The result is that Brazilian clubs have long depended on money from overseas transfer fees to survive. Yet ironically the financial crisis in the domestic game, coupled with other factors – the global economic downturn, the globalisation of football, which means wealthy European clubs now draw on growing talent pools in Africa and Asia, and the role of commercially minded third party owners in the South American market – means players are leaving Brazil at younger and younger ages and, a few windfalls such as Neymar and PSG’s Lucas Moura aside, at cheaper and cheaper prices.
If there is any cause for optimism, it is that at least now the problem can no longer be ignored. Just as the 7-1 humbling of the national team at the hands of Germany in the World Cup semi-final called attention to Brazilian football’s on-field inadequacies, so the actions of players at Botafogo and other clubs – most notably in the form of the Bom Senso FC (“Common Sense FC”) player movement, which emerged last year demanding better working conditions for Brazil’s footballers – are bringing the financial chaos in the local game to light, and not before time.

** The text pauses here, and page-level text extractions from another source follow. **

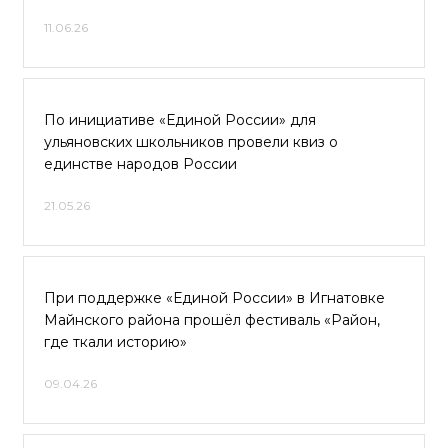
11.06.26
По инициативе «Единой России» для
ульяновских школьников провели квиз о
единстве народов России
21.05.26
При поддержке «Единой России» в Игнатовке
Майнского района прошёл фестиваль «Район,
где ткали историю»
09.04.26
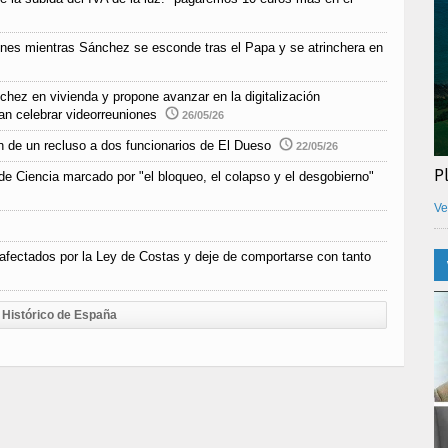
ones mientras Sánchez se esconde tras el Papa y se atrinchera en
chez en vivienda y propone avanzar en la digitalización
an celebrar videorreuniones
26/05/26
n de un recluso a dos funcionarios de El Dueso
22/05/26
P
e Ciencia marcado por "el bloqueo, el colapso y el desgobierno"
Ve
afectados por la Ley de Costas y deje de comportarse con tanto
Histórico de España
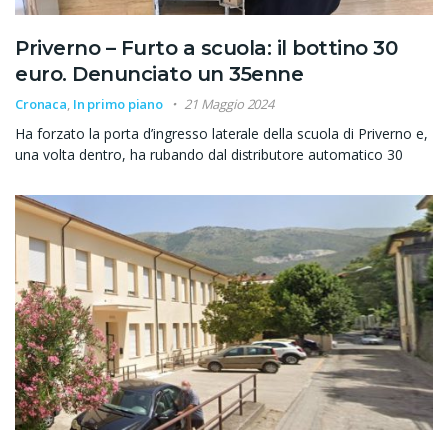
Priverno – Furto a scuola: il bottino 30
euro. Denunciato un 35enne
Cronaca
,
In primo piano
21 Maggio 2024
Ha forzato la porta d’ingresso laterale della scuola di Priverno e,
una volta dentro, ha rubando dal distributore automatico 30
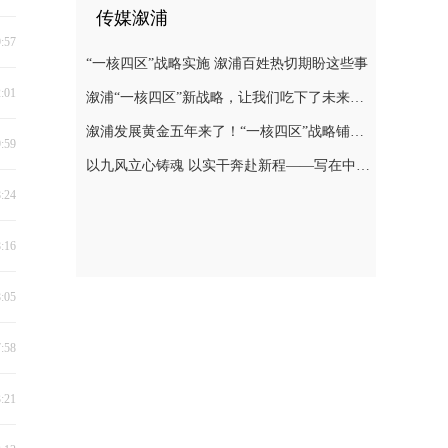
传媒溆浦
9:57
“一核四区”战略实施 溆浦百姓热切期盼这些事
2:01
溆浦“一核四区”新战略，让我们吃下了未来发展“定心丸”
溆浦发展黄金五年来了！“一核四区”战略铺展全域振兴新图景
9:59
以九风立心铸魂 以实干奔赴新程——写在中共溆浦县第十四次代表大会胜利闭幕之际
8:24
8:16
8:05
7:58
3:21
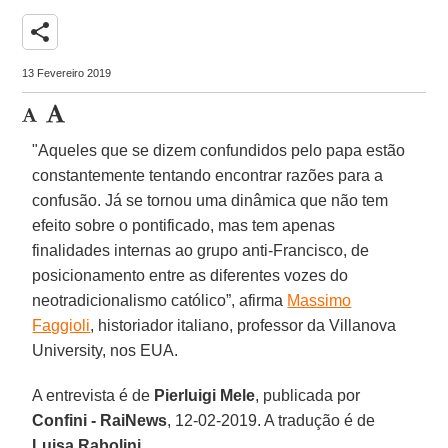
share
13 Fevereiro 2019
"Aqueles que se dizem confundidos pelo papa estão
constantemente tentando encontrar razões para a
confusão. Já se tornou uma dinâmica que não tem
efeito sobre o pontificado, mas tem apenas
finalidades internas ao grupo anti-Francisco, de
posicionamento entre as diferentes vozes do
neotradicionalismo católico”, afirma
Massimo
Faggioli
, historiador italiano, professor da Villanova
University, nos EUA.
A entrevista é de
Pierluigi Mele
, publicada por
Confini - RaiNews
, 12-02-2019. A tradução é de
Luisa Rabolini
.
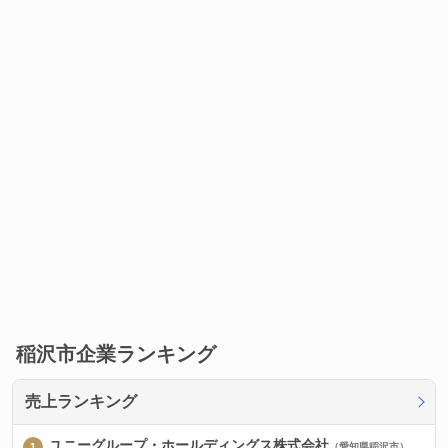
稲沢市企業ランキング
売上ランキング
ユニーグループ・ホールディングス株式会社
（愛知県稲沢市）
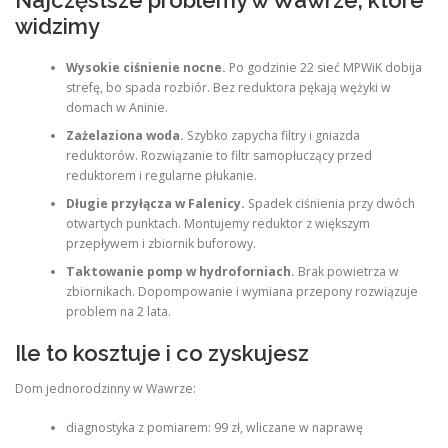
Najczęstsze problemy w Wawrze, które
widzimy
Wysokie ciśnienie nocne.
Po godzinie 22 sieć MPWiK dobija
strefę, bo spada rozbiór. Bez reduktora pękają wężyki w
domach w Aninie.
Zażelaziona woda.
Szybko zapycha filtry i gniazda
reduktorów. Rozwiązanie to filtr samopłuczący przed
reduktorem i regularne płukanie.
Długie przyłącza w Falenicy.
Spadek ciśnienia przy dwóch
otwartych punktach. Montujemy reduktor z większym
przepływem i zbiornik buforowy.
Taktowanie pomp w hydroforniach.
Brak powietrza w
zbiornikach. Dopompowanie i wymiana przepony rozwiązuje
problem na 2 lata.
Ile to kosztuje i co zyskujesz
Dom jednorodzinny w Wawrze:
diagnostyka z pomiarem: 99 zł, wliczane w naprawę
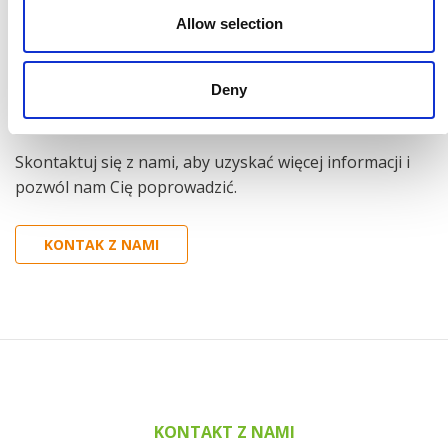
Jeśli farba wymaga stałej temperatury do aplikacji,
Allow selection
zbiornik farby może być wyposażony w regulację
temperatury. Regulacja temperatury może odbywać się
za pomocą wymiennika ciepła lub za pomocą zbiornika
Deny
dwupłaszczowego z cyrkulacją wody.
Skontaktuj się z nami, aby uzyskać więcej informacji i
pozwól nam Cię poprowadzić.
KONTAK Z NAMI
KONTAKT Z NAMI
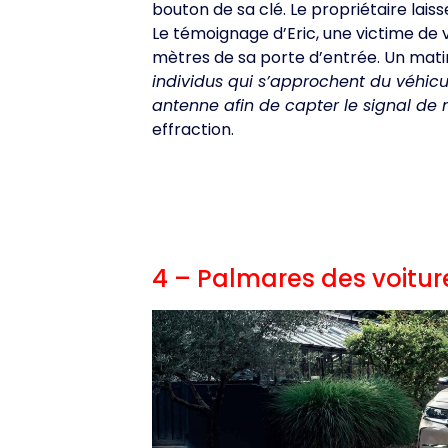
bouton de sa clé. Le propriétaire lais
Le témoignage d’Eric, une victime de v
mètres de sa porte d’entrée. Un matin
individus qui s’approchent du véhicu
antenne afin de capter le signal de
effraction.
4 – Palmares des voiture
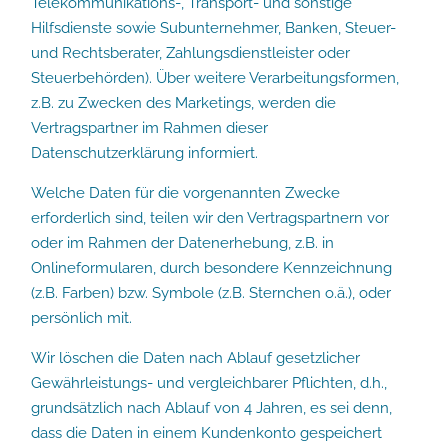
Telekommunikations-, Transport- und sonstige
Hilfsdienste sowie Subunternehmer, Banken, Steuer-
und Rechtsberater, Zahlungsdienstleister oder
Steuerbehörden). Über weitere Verarbeitungsformen,
z.B. zu Zwecken des Marketings, werden die
Vertragspartner im Rahmen dieser
Datenschutzerklärung informiert.
Welche Daten für die vorgenannten Zwecke
erforderlich sind, teilen wir den Vertragspartnern vor
oder im Rahmen der Datenerhebung, z.B. in
Onlineformularen, durch besondere Kennzeichnung
(z.B. Farben) bzw. Symbole (z.B. Sternchen o.ä.), oder
persönlich mit.
Wir löschen die Daten nach Ablauf gesetzlicher
Gewährleistungs- und vergleichbarer Pflichten, d.h.,
grundsätzlich nach Ablauf von 4 Jahren, es sei denn,
dass die Daten in einem Kundenkonto gespeichert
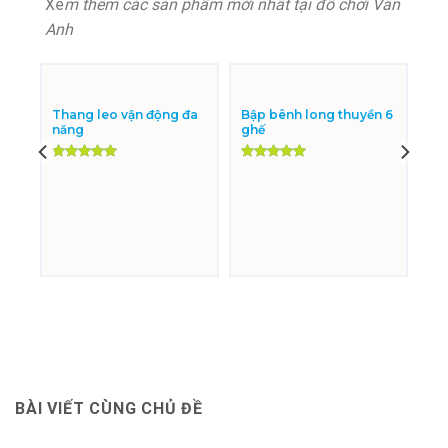
Xe
m thêm các sản phẩm mới nhất tại đồ chơi Vân
Anh
Thang leo vận động đa
Bập bênh long thuyền 6
năng
ghế
Được xếp
Được xếp
hạng
5.00
hạng
5.00
5 sao
5 sao
BÀI VIẾT CÙNG CHỦ ĐỀ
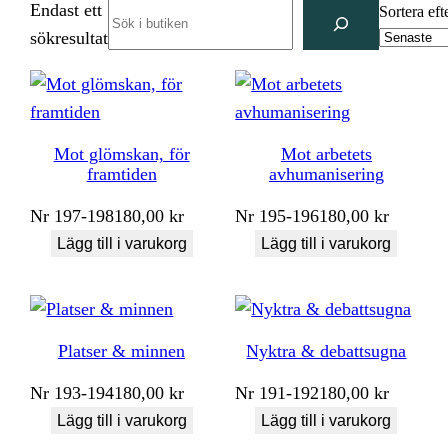
Endast ett
Search
Sortera eft
sökresultat
Mot glömskan, för
Mot arbetets
framtiden
avhumanisering
Nr
197-198
180,00
kr
Nr
195-196
180,00
kr
Lägg till i varukorg
Lägg till i varukorg
Platser & minnen
Nyktra & debattsugna
Nr
193-194
180,00
kr
Nr
191-192
180,00
kr
Lägg till i varukorg
Lägg till i varukorg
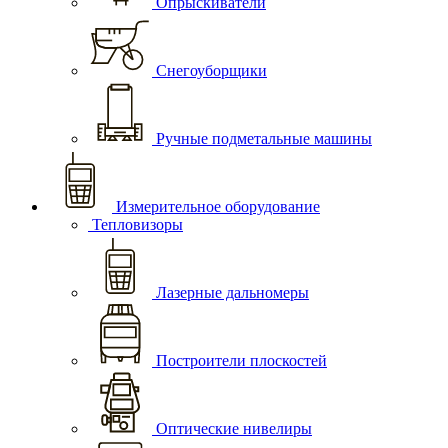
Опрыскиватели
Снегоуборщики
Ручные подметальные машины
Измерительное оборудование
Тепловизоры
Лазерные дальномеры
Построители плоскостей
Оптические нивелиры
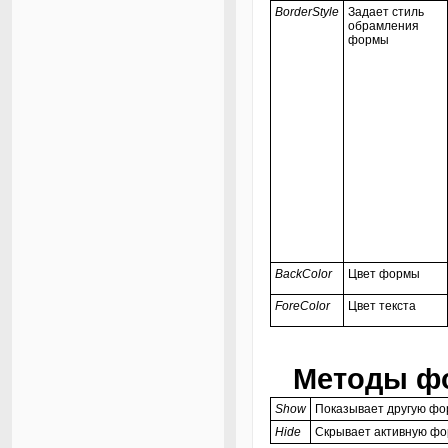
BorderStyle
Задает стиль
обрамления
формы
BackColor
Цвет формы
ForeColor
Цвет текста
Методы ф
Show
Показывает другую фо
Hide
Скрывает активную ф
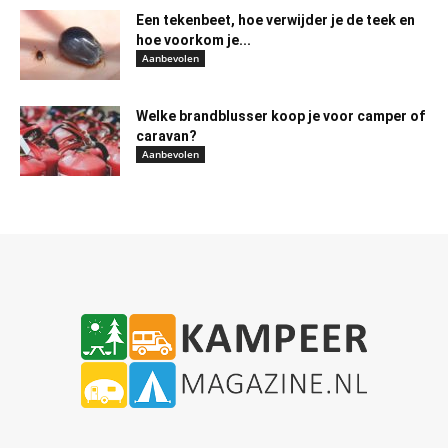
Een tekenbeet, hoe verwijder je de teek en
hoe voorkom je...
Aanbevolen
Welke brandblusser koop je voor camper of
caravan?
Aanbevolen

“although such figures are derived from the dubious local custom of basing fan numbers on market research figures rather than such airy-fairy concepts as turning up at the stadium to support one’s team”
Dubious LOCAL custom? Funny, considering European clubs do the same. Liverpool counts 71 million fans. Inter Milan counts 49 million. AC Milan 99 million. Arsenal 113 million. Chelsea 135 million. Real Madrid 174 million. Barça 270 million. And Manchester United 354 milion.
Do you think all the 354 million Manchester United supporters turn up at the stadium? Or is that number based on research figures too?
Rogerio their stadiums are full every week, there’s a long waiting list for tickets and season tickets and so on. You have to laugh at Brazilian attendances when there’s a handful of people in the massive stadium of a club that claims to be bugger than Real Madrid, Barcelona, Chelsea, AC Milan, Liverpool etc in terms of fan base. Granted, the word “fan” can be misused in soccer as I think even with European clubs it’s a fad and a fashion but those same people that may not go to games as they are halfway around the world – unlike their Brazilian equivalent down the road from a stadium – but merchandise to an extent that allows these European clubs to sign billion-dollar deals all over the place and that makes them hugely profitable. Unlike the “hugely supported” Brazilian clubs that can’t even pay their taxes, their players, their anything.
What is this 25 year plan all about? Where can I find info on this?